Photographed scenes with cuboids
= Beginning of Section =
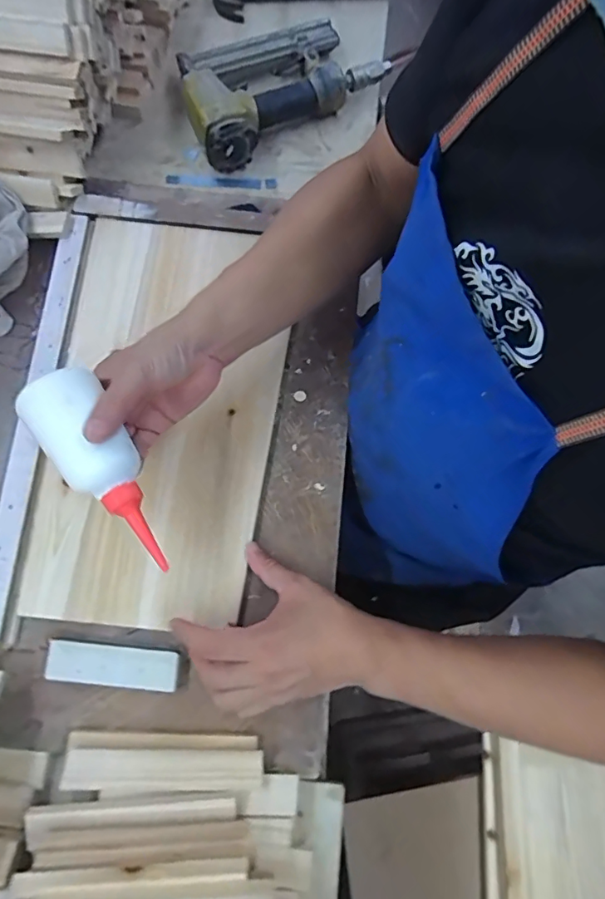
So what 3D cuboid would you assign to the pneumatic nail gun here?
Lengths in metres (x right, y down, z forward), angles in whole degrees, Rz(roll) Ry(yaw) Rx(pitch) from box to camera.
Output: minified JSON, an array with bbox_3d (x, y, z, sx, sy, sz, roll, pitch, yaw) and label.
[{"bbox_3d":[-0.027,-0.461,0.595,0.252,0.052,0.155,-26,77,-8],"label":"pneumatic nail gun"}]

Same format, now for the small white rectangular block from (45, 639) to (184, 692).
[{"bbox_3d":[-0.162,0.186,0.419,0.116,0.017,0.031,6,75,0],"label":"small white rectangular block"}]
= End of Section =
TASK INSTRUCTIONS: Nothing but the lines from the one with "Same format, now" through the last line of the entries should be repeated, and those exactly.

FINAL ANSWER:
Same format, now for the small white rectangular block from (45, 639) to (184, 692).
[{"bbox_3d":[-0.162,0.186,0.419,0.116,0.017,0.031,6,75,0],"label":"small white rectangular block"}]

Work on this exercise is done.